Les Lyonnais et a fortiori les étudiants de toute la région Rhône-Alpes connaissent de réputation l’université Lyon-2, autrement baptisée par les plus méprisants d’entre eux « la fac des glandeurs ». D’abord vue de l’extérieur, la fac au rabais a fière allure. Les bâtiments du campus des quais du Rhône portent dignement la devise Scientia et Labore accompagnée d’une statue du grand Claude Bernard, et ne dépareillent pas à côté de la voisine, l’université Jean-Moulin-Lyon 3. Il faut y mettre les pieds, écumer les amphithéâtres mal chauffés et user ses fonds de culotte sur les chaises branlantes en balayant d’un revers de main les écailles de peinture qui tombent parfois du plafond pour se rendre compte, de l’intérieur, de l’étendue du désastre universitaire français.
Ces derniers mois, pourtant, un scandale aurait du faire grand bruit non seulement dans le microcosme universitaire mais dans l’opinion publique : une partie des quelque 1500 enseignants vacataires sont en grève pour réclamer … un contrat de travail. Depuis la rentrée de septembre 2014, en effet, la plupart effectuent ce qu’il convient d’appeler du travail au noir, n’ayant ni convention ni salaire pour reconnaître leur tâche pourtant de plus en plus importante au sein de l’institution. Suivant les filières, et particulièrement en sciences humaines, le volume de cours assuré par les vacataires (doctorants y compris) atteint 70% du total, incluant fatalement les cours magistraux pour lesquels, en principe, les maîtres de conférence et professeurs d’université sont bien mieux armés.
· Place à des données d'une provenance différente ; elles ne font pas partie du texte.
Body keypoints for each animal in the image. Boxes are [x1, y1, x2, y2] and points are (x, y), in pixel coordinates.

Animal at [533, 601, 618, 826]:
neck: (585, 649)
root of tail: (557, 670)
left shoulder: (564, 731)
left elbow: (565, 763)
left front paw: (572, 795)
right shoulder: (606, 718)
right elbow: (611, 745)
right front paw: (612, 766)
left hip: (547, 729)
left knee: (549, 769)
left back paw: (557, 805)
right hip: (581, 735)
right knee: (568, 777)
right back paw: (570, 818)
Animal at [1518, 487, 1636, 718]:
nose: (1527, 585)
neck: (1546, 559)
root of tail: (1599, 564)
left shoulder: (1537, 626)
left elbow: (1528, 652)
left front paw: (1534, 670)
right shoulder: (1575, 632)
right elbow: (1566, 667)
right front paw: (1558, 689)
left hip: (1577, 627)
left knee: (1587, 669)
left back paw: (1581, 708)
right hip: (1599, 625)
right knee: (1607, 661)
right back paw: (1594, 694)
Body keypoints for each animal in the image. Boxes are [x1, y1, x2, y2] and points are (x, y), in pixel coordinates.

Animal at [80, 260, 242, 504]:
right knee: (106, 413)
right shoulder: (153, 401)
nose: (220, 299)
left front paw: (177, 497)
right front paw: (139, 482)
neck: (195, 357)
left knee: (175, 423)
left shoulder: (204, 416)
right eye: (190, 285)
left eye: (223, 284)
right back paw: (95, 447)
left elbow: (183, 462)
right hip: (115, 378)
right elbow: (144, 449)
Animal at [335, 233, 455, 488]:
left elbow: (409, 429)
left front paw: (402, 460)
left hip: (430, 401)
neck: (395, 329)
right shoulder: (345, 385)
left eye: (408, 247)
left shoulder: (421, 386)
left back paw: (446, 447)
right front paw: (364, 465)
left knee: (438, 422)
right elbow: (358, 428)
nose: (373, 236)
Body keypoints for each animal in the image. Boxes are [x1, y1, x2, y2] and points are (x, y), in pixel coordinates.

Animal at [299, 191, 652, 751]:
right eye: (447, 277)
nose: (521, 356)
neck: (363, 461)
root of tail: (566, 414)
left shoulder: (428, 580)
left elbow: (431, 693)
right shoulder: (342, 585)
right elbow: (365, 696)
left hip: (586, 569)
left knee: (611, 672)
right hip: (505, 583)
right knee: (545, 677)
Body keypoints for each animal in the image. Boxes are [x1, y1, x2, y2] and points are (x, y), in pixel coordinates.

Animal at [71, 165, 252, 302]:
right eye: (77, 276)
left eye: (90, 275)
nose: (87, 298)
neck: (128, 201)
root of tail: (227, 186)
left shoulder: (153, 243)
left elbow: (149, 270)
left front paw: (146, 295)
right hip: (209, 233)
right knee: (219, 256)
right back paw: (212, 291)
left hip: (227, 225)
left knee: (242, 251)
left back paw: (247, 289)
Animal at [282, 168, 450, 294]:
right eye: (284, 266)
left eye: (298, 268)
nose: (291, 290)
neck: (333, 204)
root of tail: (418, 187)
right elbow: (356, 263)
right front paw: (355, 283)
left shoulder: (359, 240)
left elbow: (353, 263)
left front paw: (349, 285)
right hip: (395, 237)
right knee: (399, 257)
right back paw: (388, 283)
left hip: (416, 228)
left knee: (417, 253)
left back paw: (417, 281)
Exaspéré par la situation et le peu d’écho que la mobilisation rencontre, le collectif des vacataires en grève déplore, désabusé, la dégradation dramatique de l’enseignement supérieur et de la recherche depuis une dizaine d’années. Les réformes engagées, désengagées, esquissées, n’ont eu pour seul effet de soulever un peu la poussière des salles de cours. Le budget alloué à la recherche publique stagne à 2.25% du PIB, entraînant la chute du nombre des emplois scientifiques, l’explosion de la précarité voire du chômage des jeunes docteurs. Un cercle vicieux.
Comment s’étonner alors de la fuite des cerveaux ? Comment, dans ces conditions, prétendre réparer la fracture abyssale entre l’université et les Grandes Écoles ?
Fin 2013, la gauche voulut stopper l’effondrement du rayonnement intellectuel français en le rendant plus exportable: en ligne de mire, le système franco-français des classes préparatoires. Supprimer un système à deux vitesses qui s’essouffle par une machine simple et performante faillit être séduisant.
Mais tant que des séances de baby-sitting rapportent davantage à des doctorants que leur poste d’enseignant vacataire, l’université française fera plus pitié qu’envie.